| Brano fornito |
▬▬▬
Se l’amico Cortázar viene chiamato “autore di culto”

Amicissimi del Cortázar, buongiorno.

È venerdì 13 giugno, ieri sono cominciati i mondiali di calcio brasiliani, domani esordisce l’Italia, potremmo chiedere di meglio?

Anche sì.

Leggere qualche libro, per esempio.

Questa faccenda del centenario è meglio del Cialis, le case editrice espellono Cortázar a ogni piè sospinto, nei primi sei mesi del 2014 sono usciti sette libri cortázariani: inediti, nuove edizioni, interviste. Scandagliamoli.

L’altro lato delle cose. Intervista

Per i tipi di Mimesis è diventata libro l’eccezionale intervista del 1977 condotta da Joaquín Soler Serrano per la trasmissione televisiva “A Fondo” (tra gli altri furono ospiti Borges, Rulfo, Dalì, Paz, Carpentier. Il loro archivio è fenomenale).

Storie di cronopios e di famas

Nuova edizione, Einaudi.
▬▬▬
| Consegna dell'esercizio |
Secondo il brano su Cortázar, quanti libri cortázariani sono usciti nei primi sei mesi del 2014?

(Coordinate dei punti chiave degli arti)
▬▬▬
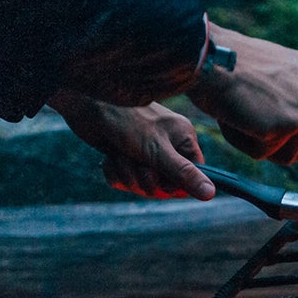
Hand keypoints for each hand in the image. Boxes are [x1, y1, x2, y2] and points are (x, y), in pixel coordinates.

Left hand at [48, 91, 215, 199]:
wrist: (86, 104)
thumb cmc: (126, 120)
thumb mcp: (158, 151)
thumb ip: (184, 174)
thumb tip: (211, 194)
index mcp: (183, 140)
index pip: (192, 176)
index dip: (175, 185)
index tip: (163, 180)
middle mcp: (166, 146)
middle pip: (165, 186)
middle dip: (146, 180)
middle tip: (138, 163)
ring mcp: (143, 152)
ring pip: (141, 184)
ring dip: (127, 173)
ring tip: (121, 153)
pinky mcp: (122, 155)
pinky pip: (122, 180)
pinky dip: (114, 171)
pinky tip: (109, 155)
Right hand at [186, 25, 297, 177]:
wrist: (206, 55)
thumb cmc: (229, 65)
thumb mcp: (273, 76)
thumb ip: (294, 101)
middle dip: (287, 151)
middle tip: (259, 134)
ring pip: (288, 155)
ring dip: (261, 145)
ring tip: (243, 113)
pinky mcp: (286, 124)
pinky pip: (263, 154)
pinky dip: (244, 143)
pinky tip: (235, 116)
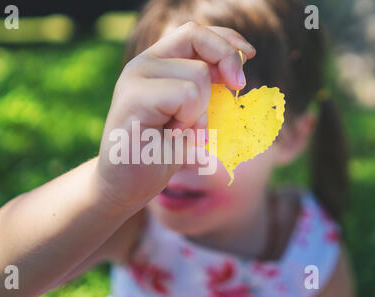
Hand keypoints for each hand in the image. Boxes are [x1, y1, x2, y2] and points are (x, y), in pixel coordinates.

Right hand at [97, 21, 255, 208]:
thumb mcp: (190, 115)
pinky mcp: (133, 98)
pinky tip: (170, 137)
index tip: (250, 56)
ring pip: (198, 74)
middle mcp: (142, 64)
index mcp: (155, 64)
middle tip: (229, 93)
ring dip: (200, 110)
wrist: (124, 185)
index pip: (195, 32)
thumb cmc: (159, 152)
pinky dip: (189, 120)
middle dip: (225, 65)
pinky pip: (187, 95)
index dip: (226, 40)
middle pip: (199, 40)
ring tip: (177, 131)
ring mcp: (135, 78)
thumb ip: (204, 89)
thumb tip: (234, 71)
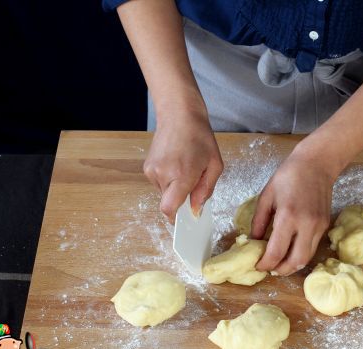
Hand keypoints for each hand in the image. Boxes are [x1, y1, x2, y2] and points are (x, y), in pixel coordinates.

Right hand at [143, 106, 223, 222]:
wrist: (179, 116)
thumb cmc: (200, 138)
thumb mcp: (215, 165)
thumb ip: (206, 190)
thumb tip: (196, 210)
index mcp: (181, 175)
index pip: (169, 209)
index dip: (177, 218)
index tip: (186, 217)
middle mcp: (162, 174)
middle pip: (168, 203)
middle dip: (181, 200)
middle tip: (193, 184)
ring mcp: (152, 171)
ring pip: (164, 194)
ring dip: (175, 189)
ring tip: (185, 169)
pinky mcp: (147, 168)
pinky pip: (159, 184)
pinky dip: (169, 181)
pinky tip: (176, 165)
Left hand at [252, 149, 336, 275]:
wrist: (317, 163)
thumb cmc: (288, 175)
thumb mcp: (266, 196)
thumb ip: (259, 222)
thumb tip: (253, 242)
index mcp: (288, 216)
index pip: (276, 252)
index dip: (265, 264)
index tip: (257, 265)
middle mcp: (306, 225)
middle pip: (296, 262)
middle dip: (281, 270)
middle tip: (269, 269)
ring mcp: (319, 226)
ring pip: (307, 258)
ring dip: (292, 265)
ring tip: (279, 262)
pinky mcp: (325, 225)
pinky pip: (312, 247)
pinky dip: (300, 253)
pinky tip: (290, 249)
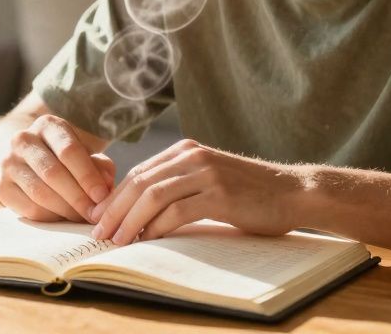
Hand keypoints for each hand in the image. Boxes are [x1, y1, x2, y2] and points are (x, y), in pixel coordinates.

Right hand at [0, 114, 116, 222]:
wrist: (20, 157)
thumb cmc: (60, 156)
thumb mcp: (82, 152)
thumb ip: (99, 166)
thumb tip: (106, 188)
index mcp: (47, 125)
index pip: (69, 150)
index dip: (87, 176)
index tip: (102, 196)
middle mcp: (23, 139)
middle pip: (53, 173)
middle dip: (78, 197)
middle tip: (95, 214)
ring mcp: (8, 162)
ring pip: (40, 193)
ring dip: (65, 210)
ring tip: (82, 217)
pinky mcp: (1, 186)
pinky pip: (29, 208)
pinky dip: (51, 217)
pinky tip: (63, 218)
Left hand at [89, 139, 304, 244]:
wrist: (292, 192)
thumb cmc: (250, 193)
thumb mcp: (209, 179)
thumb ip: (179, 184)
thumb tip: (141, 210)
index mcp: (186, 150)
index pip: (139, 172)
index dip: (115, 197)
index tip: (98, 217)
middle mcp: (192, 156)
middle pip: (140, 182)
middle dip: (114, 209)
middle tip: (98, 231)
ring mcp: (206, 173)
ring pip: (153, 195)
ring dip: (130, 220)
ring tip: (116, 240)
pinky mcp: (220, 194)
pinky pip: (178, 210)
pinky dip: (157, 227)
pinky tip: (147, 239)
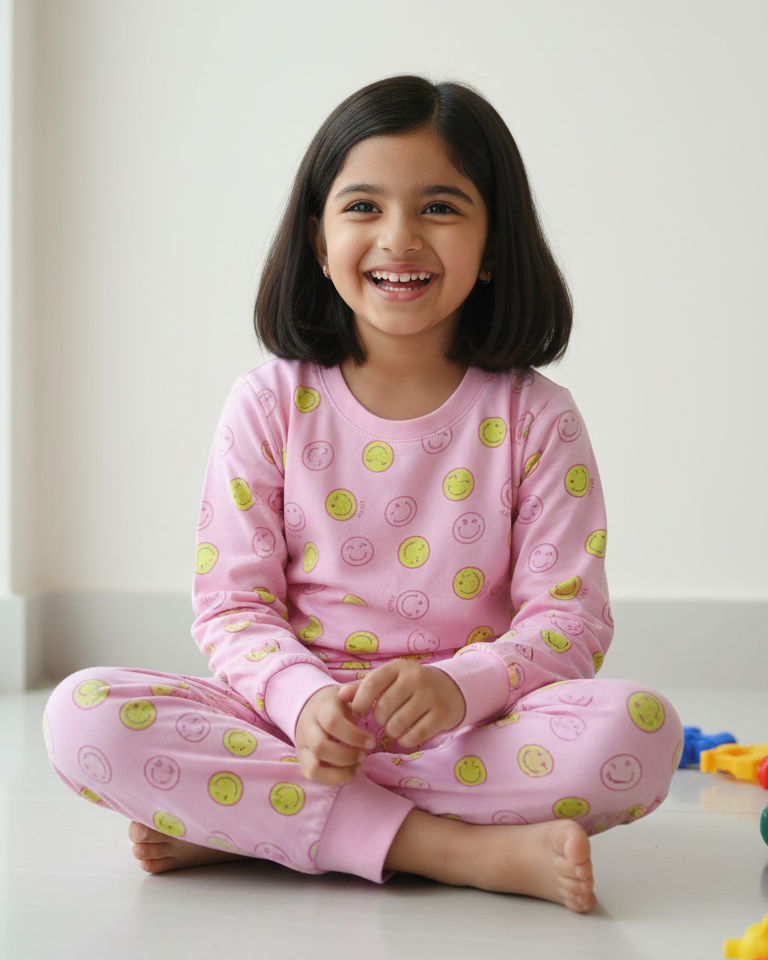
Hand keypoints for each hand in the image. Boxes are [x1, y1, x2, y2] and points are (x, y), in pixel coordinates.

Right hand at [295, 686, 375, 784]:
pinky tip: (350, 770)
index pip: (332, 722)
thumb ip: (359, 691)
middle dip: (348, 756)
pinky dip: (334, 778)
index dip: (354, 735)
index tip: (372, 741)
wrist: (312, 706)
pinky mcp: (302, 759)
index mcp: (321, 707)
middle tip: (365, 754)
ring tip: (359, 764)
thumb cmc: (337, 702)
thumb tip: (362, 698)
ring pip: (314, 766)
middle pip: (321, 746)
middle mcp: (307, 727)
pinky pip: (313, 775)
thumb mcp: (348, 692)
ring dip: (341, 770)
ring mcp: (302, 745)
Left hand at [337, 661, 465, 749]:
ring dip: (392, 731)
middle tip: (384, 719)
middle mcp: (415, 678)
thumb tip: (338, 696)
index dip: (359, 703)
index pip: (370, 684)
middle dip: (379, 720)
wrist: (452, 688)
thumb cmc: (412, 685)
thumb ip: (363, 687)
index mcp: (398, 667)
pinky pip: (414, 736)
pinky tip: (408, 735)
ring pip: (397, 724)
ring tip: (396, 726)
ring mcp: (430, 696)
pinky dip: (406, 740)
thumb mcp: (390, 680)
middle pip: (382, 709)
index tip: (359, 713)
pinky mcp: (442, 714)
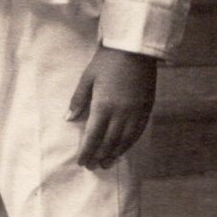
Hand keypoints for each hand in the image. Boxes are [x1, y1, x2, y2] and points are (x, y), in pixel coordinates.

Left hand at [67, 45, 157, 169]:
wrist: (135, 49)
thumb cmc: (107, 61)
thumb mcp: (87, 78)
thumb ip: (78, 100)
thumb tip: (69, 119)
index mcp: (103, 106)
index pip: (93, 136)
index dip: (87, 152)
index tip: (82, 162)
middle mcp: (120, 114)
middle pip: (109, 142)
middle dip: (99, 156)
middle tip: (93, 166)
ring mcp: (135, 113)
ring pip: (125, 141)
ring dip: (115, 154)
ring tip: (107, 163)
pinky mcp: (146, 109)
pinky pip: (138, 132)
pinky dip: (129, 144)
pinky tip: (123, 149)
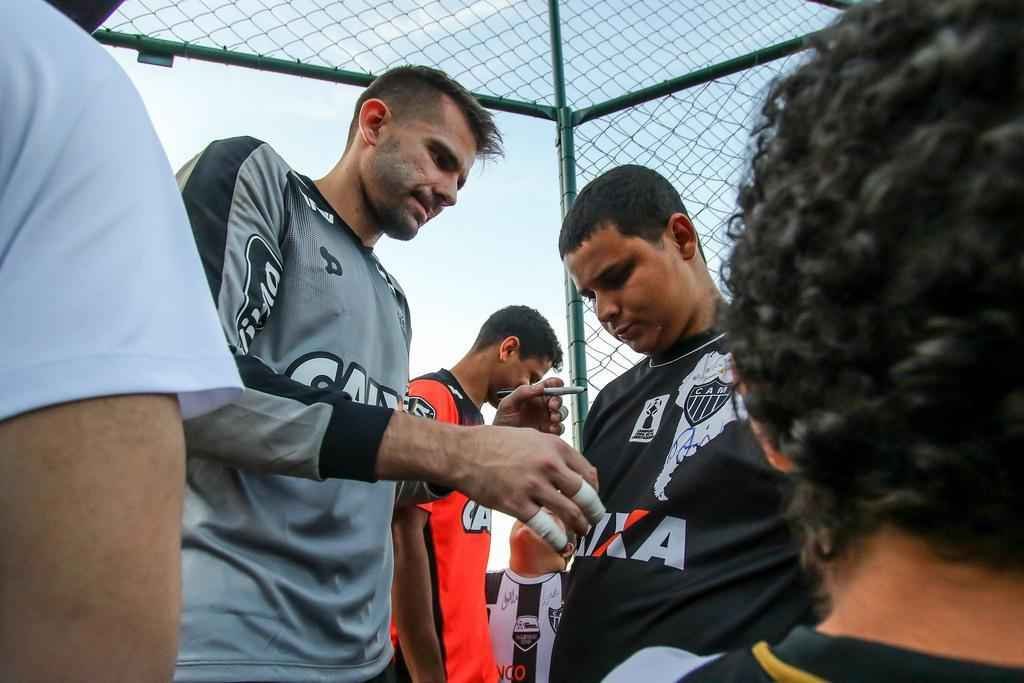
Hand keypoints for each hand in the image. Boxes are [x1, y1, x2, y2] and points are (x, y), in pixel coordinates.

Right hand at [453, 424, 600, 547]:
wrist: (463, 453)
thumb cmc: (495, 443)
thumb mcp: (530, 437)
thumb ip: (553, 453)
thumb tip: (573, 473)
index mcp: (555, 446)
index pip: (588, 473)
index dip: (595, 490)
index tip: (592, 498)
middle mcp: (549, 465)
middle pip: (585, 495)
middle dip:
▬▬▬
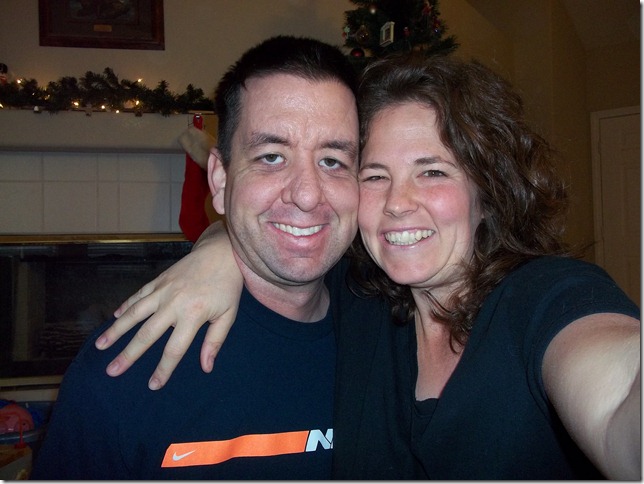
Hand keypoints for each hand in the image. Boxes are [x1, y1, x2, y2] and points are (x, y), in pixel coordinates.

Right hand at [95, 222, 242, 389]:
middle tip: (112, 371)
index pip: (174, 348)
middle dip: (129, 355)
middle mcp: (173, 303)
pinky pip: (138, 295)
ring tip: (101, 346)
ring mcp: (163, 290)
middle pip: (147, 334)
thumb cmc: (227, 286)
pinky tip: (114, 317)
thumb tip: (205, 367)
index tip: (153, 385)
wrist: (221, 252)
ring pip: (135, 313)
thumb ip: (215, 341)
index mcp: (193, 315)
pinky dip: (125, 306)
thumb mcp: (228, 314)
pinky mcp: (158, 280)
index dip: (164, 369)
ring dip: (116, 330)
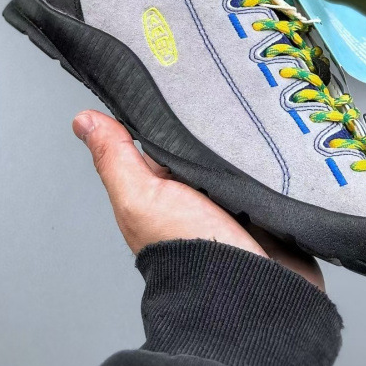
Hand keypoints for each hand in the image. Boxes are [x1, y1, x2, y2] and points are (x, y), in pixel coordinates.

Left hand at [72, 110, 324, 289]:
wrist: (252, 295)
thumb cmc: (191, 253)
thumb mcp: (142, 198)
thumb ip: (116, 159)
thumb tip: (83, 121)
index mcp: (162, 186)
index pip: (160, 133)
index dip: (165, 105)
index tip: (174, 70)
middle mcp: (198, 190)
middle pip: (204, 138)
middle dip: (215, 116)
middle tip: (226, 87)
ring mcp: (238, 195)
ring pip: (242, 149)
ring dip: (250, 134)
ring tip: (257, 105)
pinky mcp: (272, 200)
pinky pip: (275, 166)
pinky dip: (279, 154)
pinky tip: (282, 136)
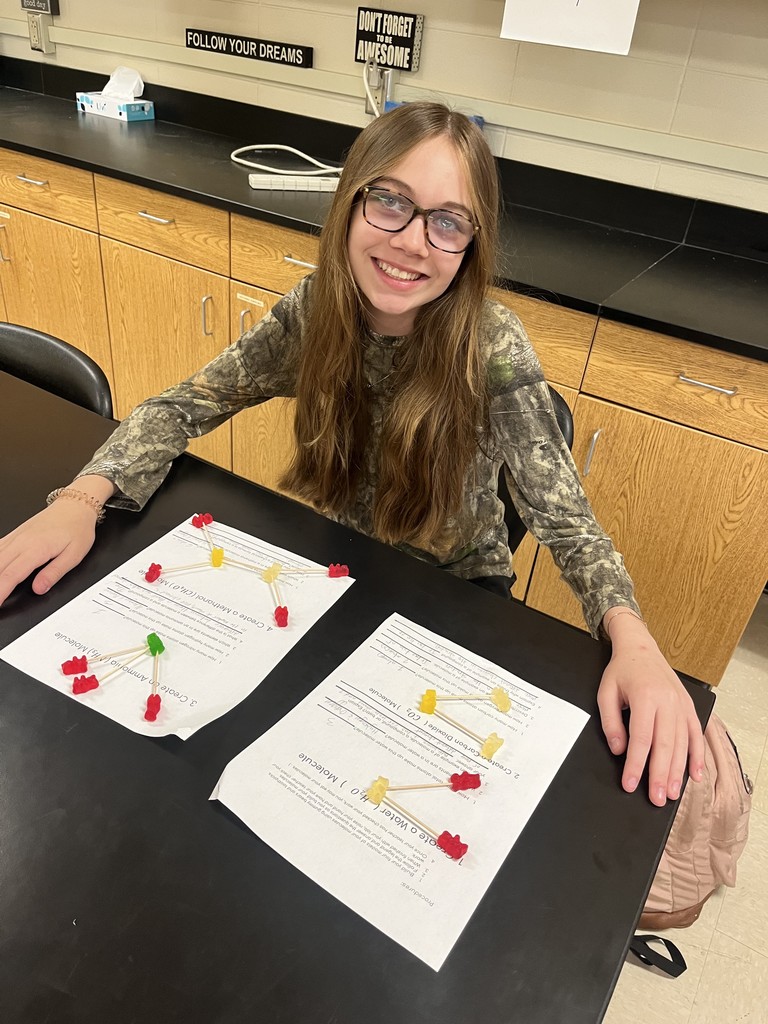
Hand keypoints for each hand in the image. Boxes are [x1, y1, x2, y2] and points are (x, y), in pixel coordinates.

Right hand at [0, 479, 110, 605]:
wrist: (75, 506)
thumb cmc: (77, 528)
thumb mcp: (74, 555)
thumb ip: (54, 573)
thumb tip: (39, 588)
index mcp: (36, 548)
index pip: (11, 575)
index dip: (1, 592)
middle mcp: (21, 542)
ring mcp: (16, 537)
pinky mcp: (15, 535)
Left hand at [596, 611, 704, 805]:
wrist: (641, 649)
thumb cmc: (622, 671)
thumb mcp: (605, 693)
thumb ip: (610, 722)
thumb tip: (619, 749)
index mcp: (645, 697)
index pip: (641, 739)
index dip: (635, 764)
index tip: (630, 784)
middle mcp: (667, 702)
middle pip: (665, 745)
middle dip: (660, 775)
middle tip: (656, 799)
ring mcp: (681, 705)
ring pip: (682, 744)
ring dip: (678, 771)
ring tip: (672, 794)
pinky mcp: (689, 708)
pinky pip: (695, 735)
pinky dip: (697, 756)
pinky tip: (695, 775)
▬▬▬
| Soluzione svolta |
Sette libri.